Start of Block

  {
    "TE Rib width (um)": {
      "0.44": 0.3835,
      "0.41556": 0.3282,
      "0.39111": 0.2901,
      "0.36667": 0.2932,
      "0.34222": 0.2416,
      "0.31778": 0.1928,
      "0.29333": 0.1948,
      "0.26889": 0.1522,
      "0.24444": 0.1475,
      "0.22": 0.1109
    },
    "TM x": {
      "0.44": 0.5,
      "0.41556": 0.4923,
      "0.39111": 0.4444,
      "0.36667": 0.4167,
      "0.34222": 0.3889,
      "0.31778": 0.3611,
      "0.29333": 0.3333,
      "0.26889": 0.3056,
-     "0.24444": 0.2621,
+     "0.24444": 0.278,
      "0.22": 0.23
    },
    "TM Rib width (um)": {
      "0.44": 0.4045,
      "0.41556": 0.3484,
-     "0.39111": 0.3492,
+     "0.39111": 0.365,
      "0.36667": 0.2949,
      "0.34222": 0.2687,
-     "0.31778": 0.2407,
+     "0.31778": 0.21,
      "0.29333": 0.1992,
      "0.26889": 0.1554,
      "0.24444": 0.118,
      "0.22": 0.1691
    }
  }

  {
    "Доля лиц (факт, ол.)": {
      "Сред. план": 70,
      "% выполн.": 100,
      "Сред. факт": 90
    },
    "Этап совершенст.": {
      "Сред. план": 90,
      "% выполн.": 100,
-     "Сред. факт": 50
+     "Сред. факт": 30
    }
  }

End of Block
Start of Block

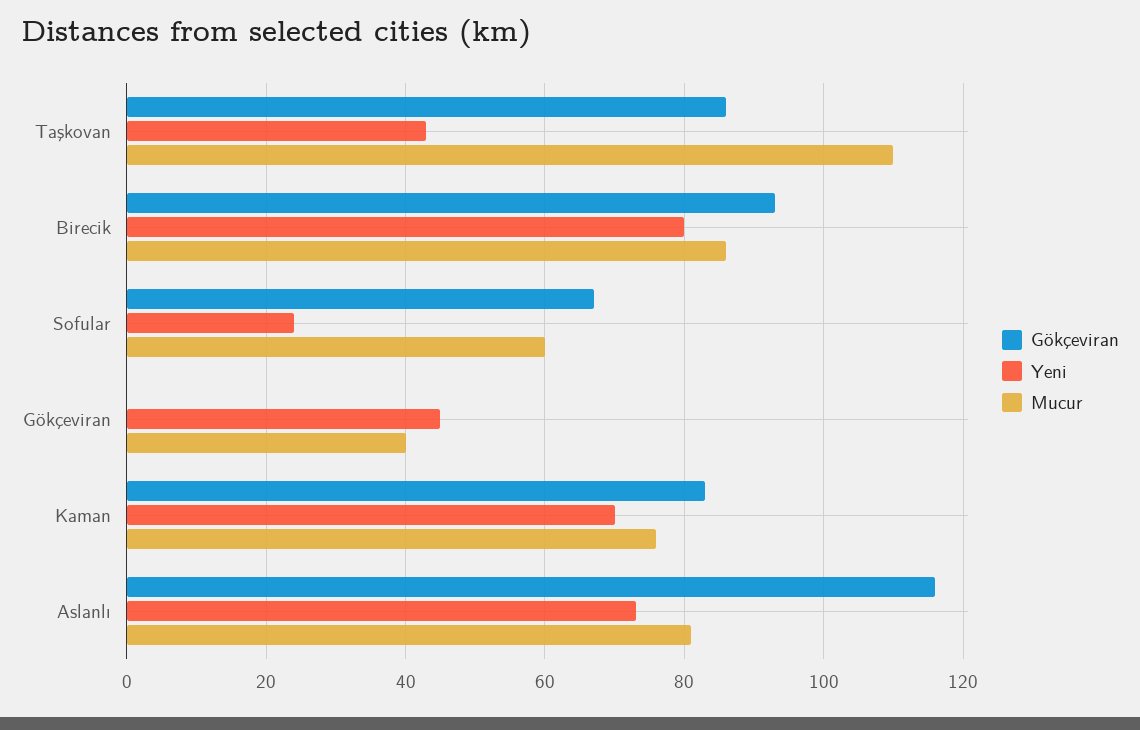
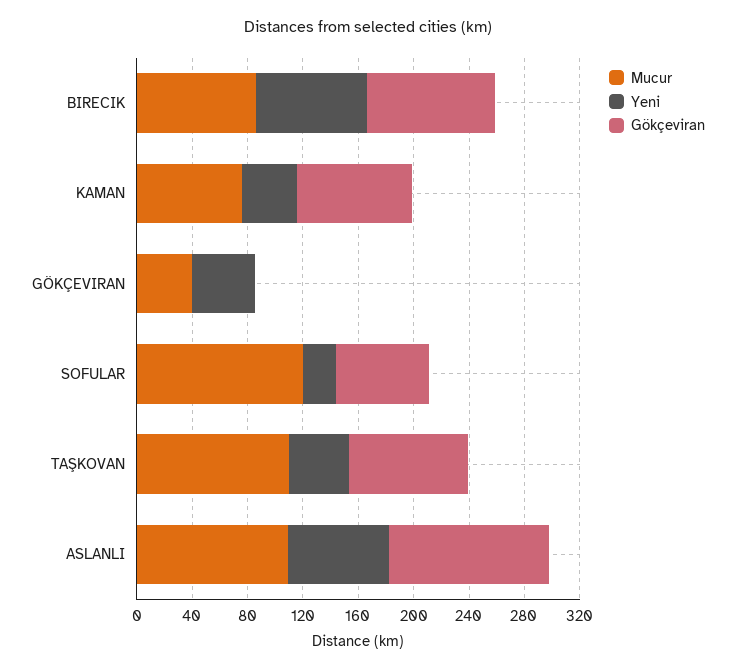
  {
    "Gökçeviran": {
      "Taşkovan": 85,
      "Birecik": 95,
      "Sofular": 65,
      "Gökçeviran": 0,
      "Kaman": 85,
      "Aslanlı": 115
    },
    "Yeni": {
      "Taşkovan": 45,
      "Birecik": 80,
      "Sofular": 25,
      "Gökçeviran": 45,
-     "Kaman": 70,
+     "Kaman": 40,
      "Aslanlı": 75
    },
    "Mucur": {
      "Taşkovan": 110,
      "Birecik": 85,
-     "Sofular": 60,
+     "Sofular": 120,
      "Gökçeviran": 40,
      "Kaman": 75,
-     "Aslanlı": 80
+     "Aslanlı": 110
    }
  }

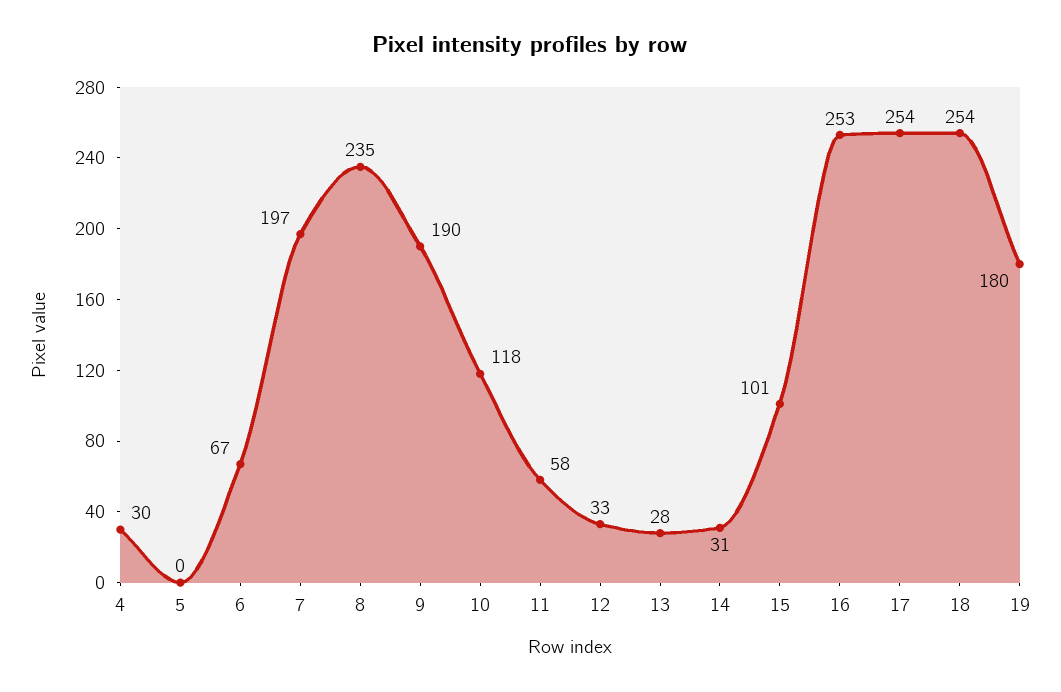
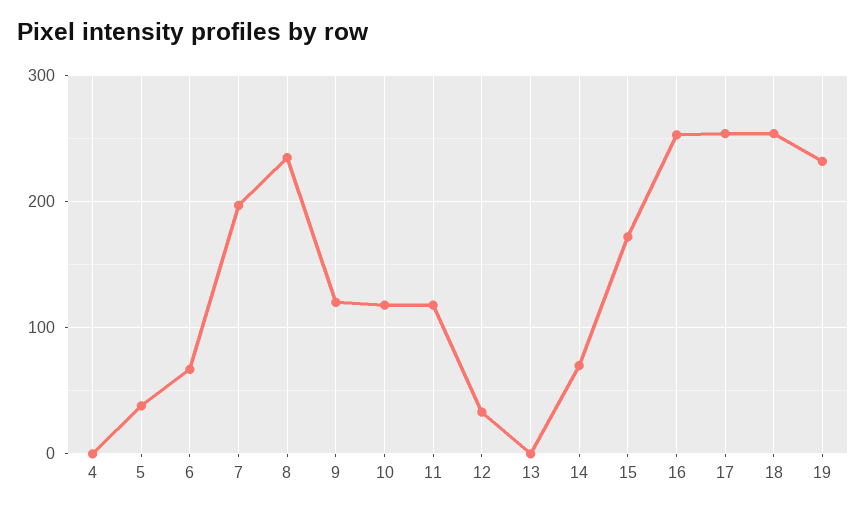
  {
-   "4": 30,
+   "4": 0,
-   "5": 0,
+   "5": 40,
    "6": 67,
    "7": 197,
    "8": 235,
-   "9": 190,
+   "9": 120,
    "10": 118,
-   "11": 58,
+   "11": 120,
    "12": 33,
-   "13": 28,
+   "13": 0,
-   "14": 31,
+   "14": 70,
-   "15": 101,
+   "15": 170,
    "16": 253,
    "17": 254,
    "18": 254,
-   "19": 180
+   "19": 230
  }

End of Block

Take every line above that includes "Сред" and list it.

TASK SOLUTION:
      "Сред. план": 70,
      "Сред. факт": 90
      "Сред. план": 90,
-     "Сред. факт": 50
+     "Сред. факт": 30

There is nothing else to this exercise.